My Autobiography Of Carson Mccullers



Autobiography

  1. My Autobiography Of Carson Mccullers Review
  2. My Autobiography Of Carson Mccullers Quotes

An audacious new form of nonfiction that remakes the boundaries between criticism, biography, and autobiography in search of two identities.

My Autobiography Of Carson Mccullers Review

My Autobiography of Carson McCullersBy Jenn Shapland. (Tin House Books, 266 pages, $22.95.) This winter, if you read just one book that seems to be a biography but turns into an autobiography. A sensitive chronicle of a biographer's search for truth., Gorgeous, symphonic, tender, and brilliant, My Autobiography of Carson McCullers is a monumental achievement. Carson McCullers (February 20, 1917 – September 29, 1967) was an American novelist, short-story writer, playwright, essayist, and poet. Her first novel, The Heart Is a Lonely Hunter (1940), explores the spiritual isolation of misfits and outcasts in a small town of the Southern United States. Publisher's Weekly Review: ' In this uneven hybrid biography/memoir debut, Shapland seeking affirmation of her own emergence as gay by combing archival materials for proof that author Carson McCullers was a lesbian. Predicated on Shapland's belief that 'to tell another person's story, a writer must make that person some version of herself,' she.

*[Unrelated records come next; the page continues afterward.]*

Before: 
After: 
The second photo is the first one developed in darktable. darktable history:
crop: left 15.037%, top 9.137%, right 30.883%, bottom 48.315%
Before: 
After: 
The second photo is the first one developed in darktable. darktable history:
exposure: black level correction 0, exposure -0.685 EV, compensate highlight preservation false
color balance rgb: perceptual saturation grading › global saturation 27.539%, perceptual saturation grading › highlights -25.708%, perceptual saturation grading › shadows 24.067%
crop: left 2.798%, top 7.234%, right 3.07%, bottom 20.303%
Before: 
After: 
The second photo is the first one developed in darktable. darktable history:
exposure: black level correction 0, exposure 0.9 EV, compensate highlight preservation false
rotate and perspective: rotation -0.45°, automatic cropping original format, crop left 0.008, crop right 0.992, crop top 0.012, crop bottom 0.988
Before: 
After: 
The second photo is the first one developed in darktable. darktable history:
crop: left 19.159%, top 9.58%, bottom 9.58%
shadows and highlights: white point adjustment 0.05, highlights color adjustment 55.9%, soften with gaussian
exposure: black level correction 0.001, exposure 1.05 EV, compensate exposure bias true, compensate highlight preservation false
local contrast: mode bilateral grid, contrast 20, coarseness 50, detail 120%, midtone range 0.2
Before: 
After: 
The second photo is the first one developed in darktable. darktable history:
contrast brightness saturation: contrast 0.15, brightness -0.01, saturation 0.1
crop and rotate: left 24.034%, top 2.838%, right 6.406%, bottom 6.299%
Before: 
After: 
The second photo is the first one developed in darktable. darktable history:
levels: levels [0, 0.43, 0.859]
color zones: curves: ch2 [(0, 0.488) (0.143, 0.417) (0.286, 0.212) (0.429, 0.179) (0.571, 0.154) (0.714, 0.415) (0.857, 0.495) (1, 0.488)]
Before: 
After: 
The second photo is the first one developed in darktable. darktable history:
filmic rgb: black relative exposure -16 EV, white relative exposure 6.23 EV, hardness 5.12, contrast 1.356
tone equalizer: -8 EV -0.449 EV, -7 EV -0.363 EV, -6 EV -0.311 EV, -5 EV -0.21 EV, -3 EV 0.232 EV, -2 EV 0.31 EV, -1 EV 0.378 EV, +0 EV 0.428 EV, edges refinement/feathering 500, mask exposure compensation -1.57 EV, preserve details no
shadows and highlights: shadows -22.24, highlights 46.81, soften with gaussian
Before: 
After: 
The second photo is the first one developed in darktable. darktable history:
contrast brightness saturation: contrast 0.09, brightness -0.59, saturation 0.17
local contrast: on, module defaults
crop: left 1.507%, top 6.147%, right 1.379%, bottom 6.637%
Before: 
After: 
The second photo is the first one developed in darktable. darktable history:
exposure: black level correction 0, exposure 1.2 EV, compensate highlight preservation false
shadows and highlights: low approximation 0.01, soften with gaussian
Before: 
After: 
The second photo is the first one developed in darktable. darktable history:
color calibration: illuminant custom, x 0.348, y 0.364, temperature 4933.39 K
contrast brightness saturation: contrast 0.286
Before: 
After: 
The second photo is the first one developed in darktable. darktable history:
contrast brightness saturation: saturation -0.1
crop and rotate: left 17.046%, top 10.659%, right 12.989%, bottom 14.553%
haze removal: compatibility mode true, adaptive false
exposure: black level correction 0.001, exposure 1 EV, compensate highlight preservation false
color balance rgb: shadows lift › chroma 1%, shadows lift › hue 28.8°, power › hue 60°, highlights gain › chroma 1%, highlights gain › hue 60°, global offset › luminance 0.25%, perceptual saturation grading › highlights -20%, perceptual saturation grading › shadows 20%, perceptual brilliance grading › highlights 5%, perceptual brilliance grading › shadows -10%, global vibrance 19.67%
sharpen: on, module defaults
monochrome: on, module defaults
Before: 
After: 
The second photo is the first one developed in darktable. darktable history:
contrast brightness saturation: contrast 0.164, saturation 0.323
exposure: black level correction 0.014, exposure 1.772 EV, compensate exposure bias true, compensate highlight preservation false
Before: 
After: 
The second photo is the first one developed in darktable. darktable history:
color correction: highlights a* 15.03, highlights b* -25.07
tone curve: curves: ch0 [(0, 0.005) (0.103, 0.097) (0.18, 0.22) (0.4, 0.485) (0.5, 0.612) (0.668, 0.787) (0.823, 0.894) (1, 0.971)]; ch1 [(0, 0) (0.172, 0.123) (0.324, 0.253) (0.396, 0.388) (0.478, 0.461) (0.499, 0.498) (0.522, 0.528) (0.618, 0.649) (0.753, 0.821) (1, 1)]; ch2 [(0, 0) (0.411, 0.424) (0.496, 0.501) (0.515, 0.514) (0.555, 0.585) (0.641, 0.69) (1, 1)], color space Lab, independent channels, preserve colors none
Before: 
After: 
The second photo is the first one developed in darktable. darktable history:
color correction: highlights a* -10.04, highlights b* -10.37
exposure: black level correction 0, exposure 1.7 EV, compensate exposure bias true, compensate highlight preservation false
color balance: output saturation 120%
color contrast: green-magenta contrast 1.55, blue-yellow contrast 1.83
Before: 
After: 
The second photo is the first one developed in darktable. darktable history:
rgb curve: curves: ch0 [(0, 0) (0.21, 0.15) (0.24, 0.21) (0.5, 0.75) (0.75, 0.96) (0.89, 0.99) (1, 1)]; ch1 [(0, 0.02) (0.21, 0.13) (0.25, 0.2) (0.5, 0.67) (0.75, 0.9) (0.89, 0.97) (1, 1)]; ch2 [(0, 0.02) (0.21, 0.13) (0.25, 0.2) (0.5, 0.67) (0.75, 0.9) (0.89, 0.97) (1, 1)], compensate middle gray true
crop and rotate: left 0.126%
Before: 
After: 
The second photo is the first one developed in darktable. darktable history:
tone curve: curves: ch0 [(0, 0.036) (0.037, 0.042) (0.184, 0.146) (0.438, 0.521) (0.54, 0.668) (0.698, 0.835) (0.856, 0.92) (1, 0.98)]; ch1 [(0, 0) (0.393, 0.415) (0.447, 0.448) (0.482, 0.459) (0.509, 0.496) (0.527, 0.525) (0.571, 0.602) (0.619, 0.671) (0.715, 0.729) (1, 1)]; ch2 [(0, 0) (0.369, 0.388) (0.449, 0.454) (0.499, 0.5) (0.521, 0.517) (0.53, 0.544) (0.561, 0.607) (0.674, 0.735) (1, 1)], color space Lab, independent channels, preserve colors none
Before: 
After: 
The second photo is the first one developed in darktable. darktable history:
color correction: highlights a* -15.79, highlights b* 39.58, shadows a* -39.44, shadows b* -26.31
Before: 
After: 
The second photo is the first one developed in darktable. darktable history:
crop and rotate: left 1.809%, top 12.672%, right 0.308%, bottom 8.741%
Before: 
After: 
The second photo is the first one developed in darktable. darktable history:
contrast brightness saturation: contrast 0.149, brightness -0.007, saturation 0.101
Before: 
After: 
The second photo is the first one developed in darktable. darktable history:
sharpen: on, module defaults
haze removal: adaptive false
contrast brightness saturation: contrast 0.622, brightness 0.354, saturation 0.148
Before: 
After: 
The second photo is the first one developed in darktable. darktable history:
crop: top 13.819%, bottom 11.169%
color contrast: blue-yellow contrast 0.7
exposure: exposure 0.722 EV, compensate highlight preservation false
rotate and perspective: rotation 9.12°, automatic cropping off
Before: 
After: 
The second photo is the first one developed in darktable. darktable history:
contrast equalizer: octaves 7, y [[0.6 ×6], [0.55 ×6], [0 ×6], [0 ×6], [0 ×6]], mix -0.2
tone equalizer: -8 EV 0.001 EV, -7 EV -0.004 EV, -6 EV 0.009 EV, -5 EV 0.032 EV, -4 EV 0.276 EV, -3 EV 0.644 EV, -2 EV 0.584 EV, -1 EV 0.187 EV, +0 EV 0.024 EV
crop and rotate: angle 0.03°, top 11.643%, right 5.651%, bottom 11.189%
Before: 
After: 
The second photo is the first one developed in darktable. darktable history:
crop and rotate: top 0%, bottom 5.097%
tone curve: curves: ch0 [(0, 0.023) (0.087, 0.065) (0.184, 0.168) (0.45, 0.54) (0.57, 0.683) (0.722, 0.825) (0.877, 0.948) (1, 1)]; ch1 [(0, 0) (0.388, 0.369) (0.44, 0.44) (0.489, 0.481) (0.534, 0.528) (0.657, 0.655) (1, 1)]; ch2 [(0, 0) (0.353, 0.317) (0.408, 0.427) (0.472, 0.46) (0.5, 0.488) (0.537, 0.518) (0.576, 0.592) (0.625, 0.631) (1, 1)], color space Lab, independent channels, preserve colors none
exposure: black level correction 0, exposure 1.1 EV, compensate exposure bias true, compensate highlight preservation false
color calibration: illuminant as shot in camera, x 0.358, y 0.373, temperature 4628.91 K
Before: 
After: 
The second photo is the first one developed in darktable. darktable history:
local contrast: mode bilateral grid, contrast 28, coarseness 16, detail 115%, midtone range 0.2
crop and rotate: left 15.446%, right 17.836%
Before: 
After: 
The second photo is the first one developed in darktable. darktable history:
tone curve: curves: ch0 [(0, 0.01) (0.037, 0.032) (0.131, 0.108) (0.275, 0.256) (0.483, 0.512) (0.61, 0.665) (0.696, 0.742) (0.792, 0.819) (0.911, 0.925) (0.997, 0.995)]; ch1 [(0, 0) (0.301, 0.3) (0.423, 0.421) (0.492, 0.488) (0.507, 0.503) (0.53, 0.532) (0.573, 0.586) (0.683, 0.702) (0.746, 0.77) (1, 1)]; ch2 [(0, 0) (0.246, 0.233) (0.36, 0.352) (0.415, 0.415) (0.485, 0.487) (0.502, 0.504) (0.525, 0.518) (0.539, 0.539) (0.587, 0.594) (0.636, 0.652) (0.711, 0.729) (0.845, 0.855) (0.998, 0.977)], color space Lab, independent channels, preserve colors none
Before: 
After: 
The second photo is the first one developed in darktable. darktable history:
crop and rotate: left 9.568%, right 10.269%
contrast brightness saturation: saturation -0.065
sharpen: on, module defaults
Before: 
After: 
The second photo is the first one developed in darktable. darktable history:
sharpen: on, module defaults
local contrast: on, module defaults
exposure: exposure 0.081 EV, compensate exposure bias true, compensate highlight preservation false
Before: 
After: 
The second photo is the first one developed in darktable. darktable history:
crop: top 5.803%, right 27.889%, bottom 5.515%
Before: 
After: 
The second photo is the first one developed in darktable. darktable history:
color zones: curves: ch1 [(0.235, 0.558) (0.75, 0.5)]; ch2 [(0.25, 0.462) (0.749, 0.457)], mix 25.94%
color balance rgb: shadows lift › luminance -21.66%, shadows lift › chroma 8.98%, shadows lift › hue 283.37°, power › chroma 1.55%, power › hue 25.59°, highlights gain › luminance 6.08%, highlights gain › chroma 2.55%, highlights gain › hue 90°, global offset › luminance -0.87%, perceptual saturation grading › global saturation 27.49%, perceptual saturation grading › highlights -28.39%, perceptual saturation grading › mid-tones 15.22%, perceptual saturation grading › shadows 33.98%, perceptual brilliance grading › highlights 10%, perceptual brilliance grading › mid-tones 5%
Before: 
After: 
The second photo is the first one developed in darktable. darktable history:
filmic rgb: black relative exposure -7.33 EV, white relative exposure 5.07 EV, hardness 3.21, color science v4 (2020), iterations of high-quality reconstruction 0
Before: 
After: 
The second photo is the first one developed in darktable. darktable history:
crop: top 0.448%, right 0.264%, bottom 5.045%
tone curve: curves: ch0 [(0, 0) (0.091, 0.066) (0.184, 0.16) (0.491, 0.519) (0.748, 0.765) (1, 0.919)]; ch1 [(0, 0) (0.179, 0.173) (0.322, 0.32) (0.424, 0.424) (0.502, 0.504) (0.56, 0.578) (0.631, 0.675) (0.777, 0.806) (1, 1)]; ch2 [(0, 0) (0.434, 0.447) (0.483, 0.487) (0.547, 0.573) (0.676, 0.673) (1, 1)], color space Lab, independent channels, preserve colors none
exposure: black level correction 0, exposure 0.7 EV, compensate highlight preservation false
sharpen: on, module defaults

MccullersMy autobiography of carson mccullers by jenn shapland

While working as an intern in the archives at the Harry Ransom Center, Jenn Shapland encounters the love letters of Carson and a woman named Annemarie—letters are that are tender, intimate, and unabashed in their feelings. Shapland recognizes herself in the letters’ language—but does not see Carson as history has portrayed her.

And so, Shapland is compelled to undertake a recovery of the full narrative and language of Carson's life: She wades through the therapy transcripts; she stays at Carson’s childhood home, where she lounges in her bathtub and eats delivery pizza; she relives Carson’s days at her beloved Yaddo. As Shapland reckons with the expanding and collapsing distance between her and Carson, she see the way Carson’s story has become a way to articulate something about herself. The results articulate something entirely new not only about this one remarkable, walleyed life, but about the way we tell queer love stories.In genre-defying vignettes, Jenn Shapland interweaves her own story with Carson McCullers’s to create a vital new portrait of one of America’s most beloved writers, and shows us how the writers we love and the stories we tell about ourselves make us who we are.

In genre-defying vignettes, Jenn Shapland interweaves her own story with Carson McCullers’s to create a vital new portrait of one of America’s most beloved writers, and shows us how the writers we love and the stories we tell about ourselves make us who we are.

My Autobiography Of Carson Mccullers Quotes

About the Author: Jenn Shapland's work won a 2017 Pushcart Prize and fellowships/residencies at Ucross, the Georgia O'Keeffe Museum, Yaddo, the Carson McCullers Center for Writers and Musicians, and Vermont Studio Center. Her essays have been published in Tin House, THE Magazine, Pastelegram, The Lifted Brow, Electric Literature, NANOfiction, and The Millions. She teaches in the Creative Writing department at the Institute of American Indian Arts and has a PhD in English from UT Austin. She designs and makes clothing for Agnes. She lives in Santa Fe, New Mexico.